As such, some (archeological) digging was required to map Egypt. First, we snagged a shapefile of First-Level Administrative Districts from a [UTexas library] (https://geodata.lib.utexas.edu/catalog/stanford-bb409wq6265). To better streamline our repositories, we decided to upload and then save the `EGY_adm1.shp` as an RData file and keep only the modified file for quicker loading.
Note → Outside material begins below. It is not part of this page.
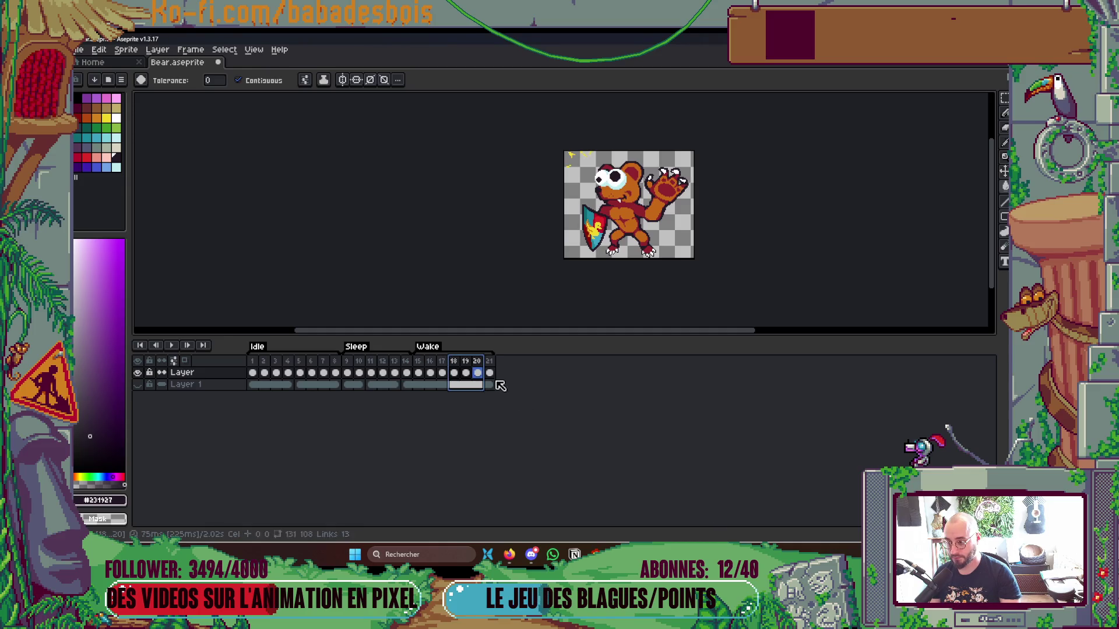
click(495, 359)
key(alt+n)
Using the code below, we decided to upload and then save the `EGY_adm1.shp` as an RData file and keep only the modified file to streamline our reposiories and speed up loading time:
- `library(sf)`
- `shape_file <- st_read("data/EGY_adm1.shp")`
Thankfully the file was in Polygon form, so we had a map - now to get to the real artifacts. Due to the general ugliness of the regions/subregions data, we decided to use the subregions data and simply find the latitude and longitudes for the areas. To make sure we finished this task before being mummified, we restricted the data to only subregions with more than 10 artifact numbers. Sadly, the resulting data for artifacts is point data rather than polygons, but it would still be useful for our later mapping of artefacts by Egyptian region.